Region is populated with a dataspace

If a dataspace is attached at the fault address, the backing store of the dataspace is determined. Depending on the kernel, the backing store may be a physical page, a core-local page, or another reference to a physical memory page. The pager function then installs a memory mapping from the virtual page where the fault occurred to the corresponding part of the backing store.

Region is populated with a managed dataspace

If the fault occurred within a region where a managed dataspace is attached, the fault handling is forwarded to the region map that represents the managed dataspace.

Region is empty

If no dataspace could be found at the fault address, the fault cannot be resolved. In this case, core submits an region-map-fault signal to the region map where the fault occurred. This way, the region-map client has the chance to detect and possibly respond to the fault. Once the signal handler receives a fault signal, it is able to query the fault address from the region map. As a response to the fault, the region-map client may attach a dataspace at this address. This attach operation, in turn, will prompt core to wake up the thread (or multiple threads) that faulted within the attached region. Unless a dataspace is attached at the page-fault address, the faulting thread remains blocked. If no signal handler for region-map faults is registered for the region map, core prints a diagnostic message and blocks the faulting thread forever.

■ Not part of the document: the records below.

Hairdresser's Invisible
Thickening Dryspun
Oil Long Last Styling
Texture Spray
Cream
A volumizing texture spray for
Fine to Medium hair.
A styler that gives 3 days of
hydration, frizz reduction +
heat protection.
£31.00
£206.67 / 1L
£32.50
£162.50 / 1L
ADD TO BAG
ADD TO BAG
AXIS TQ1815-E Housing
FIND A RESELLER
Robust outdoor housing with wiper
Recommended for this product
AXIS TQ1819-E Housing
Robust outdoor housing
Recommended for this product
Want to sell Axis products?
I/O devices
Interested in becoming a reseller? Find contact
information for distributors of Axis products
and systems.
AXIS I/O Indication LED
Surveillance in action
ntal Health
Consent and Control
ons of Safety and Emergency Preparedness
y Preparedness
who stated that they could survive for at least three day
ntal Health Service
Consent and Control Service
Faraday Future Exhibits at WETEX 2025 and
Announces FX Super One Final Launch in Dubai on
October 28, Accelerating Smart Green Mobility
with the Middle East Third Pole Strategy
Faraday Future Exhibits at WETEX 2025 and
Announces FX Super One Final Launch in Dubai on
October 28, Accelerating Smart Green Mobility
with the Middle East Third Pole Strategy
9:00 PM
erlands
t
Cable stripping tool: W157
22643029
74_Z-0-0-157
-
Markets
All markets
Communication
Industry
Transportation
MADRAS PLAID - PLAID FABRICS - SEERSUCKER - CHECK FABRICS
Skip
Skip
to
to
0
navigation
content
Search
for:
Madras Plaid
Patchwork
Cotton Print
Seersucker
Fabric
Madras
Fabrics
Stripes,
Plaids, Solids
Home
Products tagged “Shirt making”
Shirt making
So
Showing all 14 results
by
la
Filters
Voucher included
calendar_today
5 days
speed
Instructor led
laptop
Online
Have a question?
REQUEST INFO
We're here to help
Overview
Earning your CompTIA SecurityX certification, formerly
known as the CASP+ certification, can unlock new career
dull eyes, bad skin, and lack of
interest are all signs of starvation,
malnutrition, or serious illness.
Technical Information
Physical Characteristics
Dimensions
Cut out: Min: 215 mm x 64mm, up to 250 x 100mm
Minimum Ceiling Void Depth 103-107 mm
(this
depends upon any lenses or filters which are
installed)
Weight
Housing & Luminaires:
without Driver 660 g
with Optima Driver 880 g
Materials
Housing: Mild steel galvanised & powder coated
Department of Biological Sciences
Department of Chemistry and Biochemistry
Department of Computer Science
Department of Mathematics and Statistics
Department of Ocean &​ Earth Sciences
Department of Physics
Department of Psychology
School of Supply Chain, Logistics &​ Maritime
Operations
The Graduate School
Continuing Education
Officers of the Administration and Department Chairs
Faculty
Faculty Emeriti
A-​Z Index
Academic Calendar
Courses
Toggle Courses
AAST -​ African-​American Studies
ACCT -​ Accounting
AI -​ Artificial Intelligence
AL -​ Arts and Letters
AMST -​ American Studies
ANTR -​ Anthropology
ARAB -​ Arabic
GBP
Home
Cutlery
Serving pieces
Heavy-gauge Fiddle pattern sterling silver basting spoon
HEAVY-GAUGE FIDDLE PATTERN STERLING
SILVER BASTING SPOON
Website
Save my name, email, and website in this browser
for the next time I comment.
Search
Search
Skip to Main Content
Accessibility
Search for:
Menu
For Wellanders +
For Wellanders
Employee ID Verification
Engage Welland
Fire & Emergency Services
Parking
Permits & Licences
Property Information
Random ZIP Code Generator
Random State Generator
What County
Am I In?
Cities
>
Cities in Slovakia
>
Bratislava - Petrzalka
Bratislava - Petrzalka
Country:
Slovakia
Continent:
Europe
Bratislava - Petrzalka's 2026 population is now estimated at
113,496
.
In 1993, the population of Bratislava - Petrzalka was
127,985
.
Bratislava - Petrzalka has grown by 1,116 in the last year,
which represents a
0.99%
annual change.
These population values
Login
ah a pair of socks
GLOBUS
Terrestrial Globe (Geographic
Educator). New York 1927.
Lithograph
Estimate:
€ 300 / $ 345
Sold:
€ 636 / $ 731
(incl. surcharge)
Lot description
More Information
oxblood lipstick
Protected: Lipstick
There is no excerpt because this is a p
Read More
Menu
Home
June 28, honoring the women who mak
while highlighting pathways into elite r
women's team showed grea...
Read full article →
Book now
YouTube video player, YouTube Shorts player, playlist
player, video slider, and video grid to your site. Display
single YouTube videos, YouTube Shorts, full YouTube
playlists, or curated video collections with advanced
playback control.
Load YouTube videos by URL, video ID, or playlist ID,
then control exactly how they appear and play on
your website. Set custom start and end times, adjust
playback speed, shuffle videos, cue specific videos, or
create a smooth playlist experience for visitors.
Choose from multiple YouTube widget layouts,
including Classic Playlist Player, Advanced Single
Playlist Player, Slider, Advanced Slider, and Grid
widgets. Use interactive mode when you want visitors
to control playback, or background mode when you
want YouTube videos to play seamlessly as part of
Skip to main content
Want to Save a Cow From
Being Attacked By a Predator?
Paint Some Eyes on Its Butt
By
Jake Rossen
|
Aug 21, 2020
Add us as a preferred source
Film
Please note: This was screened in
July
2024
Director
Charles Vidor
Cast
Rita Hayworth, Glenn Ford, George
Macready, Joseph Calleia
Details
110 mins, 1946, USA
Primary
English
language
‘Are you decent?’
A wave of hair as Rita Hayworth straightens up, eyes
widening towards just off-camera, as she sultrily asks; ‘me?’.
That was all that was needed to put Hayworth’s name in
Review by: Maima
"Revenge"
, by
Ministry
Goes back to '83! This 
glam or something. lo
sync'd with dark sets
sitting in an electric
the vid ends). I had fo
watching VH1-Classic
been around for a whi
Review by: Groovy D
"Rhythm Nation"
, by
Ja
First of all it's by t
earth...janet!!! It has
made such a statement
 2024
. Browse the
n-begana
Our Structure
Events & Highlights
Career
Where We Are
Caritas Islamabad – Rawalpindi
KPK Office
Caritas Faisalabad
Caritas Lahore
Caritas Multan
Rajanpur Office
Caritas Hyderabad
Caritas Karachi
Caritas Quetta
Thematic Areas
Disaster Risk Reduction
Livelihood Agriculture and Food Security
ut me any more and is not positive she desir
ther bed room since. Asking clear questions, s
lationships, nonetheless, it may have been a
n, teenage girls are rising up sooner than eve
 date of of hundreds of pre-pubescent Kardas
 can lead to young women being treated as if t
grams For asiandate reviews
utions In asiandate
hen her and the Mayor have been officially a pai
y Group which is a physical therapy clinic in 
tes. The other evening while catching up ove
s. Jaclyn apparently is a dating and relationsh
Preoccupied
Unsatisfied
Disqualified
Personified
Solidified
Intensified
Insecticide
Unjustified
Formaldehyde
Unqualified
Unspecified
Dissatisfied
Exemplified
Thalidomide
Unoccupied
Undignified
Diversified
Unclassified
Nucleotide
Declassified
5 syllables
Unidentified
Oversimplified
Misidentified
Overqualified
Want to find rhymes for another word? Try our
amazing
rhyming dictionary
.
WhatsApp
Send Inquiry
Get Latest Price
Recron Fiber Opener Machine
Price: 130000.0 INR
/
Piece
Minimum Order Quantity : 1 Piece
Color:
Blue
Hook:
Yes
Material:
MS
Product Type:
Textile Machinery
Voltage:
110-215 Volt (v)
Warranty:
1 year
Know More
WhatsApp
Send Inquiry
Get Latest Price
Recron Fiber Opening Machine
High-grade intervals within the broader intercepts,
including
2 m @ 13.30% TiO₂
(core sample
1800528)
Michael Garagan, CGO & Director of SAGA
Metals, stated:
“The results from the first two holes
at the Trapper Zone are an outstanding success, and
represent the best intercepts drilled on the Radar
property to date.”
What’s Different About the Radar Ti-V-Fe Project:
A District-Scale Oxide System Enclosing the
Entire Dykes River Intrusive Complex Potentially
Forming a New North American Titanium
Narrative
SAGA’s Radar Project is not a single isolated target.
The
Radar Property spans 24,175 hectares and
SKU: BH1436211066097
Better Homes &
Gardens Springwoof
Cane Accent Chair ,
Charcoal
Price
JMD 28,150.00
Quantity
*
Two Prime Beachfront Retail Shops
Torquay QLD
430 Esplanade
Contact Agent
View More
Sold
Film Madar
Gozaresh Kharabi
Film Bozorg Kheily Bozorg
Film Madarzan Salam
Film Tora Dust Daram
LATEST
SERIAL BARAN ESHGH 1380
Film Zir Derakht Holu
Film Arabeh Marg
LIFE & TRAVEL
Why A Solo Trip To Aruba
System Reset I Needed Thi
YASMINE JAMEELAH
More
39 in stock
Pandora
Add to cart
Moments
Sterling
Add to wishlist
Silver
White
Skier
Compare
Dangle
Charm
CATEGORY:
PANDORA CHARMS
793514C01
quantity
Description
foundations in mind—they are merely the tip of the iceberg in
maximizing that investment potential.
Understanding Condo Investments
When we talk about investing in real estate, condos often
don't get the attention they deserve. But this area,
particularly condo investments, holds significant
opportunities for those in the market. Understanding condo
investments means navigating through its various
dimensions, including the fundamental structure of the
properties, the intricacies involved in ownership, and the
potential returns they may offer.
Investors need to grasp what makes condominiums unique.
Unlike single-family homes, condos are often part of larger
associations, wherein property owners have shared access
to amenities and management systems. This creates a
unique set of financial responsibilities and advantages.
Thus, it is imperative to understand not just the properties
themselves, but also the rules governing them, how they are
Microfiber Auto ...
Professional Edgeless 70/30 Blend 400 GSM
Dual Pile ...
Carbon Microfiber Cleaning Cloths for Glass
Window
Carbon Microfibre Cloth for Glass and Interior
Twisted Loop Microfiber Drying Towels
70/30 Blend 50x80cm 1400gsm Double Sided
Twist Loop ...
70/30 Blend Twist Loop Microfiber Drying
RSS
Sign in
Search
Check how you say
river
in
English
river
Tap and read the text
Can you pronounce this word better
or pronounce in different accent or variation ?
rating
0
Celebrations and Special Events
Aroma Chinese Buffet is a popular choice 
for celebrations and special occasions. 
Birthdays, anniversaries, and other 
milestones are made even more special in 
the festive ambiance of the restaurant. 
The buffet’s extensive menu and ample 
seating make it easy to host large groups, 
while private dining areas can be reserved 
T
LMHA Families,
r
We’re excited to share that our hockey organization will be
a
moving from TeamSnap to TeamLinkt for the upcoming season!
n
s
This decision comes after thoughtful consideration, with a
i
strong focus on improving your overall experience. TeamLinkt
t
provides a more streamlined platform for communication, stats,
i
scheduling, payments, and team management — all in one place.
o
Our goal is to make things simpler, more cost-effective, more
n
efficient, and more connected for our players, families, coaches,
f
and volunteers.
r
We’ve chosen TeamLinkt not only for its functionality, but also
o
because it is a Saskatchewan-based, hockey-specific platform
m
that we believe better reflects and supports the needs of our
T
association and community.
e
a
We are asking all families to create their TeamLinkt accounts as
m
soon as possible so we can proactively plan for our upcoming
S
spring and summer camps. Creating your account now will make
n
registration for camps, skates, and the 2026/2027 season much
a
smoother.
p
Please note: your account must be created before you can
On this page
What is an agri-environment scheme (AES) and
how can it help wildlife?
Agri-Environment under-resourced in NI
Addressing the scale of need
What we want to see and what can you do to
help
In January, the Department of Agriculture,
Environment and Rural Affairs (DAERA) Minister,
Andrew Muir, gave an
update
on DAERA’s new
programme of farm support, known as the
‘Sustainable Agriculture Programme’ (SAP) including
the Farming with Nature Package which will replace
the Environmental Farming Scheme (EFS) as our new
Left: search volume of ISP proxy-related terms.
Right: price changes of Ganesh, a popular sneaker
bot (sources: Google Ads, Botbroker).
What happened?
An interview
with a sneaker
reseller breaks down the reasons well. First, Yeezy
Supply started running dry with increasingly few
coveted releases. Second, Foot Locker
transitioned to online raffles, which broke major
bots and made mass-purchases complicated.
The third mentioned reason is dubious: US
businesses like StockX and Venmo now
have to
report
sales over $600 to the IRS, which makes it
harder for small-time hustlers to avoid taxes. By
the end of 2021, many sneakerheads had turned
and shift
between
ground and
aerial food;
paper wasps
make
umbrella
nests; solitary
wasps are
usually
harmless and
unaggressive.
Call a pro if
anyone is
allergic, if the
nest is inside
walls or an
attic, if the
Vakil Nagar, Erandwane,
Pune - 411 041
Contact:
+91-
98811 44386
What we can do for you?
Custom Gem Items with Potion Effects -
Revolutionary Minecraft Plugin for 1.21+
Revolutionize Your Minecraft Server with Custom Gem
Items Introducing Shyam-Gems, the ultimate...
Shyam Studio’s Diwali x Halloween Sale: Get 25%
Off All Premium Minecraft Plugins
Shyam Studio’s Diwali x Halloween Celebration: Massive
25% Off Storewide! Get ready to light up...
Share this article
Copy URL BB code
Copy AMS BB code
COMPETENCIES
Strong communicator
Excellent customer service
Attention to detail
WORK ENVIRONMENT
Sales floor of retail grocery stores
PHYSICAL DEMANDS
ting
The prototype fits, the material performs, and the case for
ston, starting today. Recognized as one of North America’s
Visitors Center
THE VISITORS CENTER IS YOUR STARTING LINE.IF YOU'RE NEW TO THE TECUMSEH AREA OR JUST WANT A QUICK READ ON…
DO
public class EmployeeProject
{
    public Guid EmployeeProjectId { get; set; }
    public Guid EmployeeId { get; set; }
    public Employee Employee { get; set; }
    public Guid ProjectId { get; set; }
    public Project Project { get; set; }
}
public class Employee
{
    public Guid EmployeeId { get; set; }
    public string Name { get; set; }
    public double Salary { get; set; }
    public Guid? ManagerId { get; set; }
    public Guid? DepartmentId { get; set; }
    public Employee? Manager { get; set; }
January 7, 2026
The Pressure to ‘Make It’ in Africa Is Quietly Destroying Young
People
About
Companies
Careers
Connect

To optimize the TLB footprint and the use of kernel memory, region maps do not merely operate at the granularity of memory pages but on address ranges whose size and alignment are arbitrary power-of-two values (at least as large as the size of the smallest physical page). The source and destinations of memory mappings may span many pages. This way, depending on the kernel and the architecture, multiple pages may be mapped at once, or large page-table mappings can be used.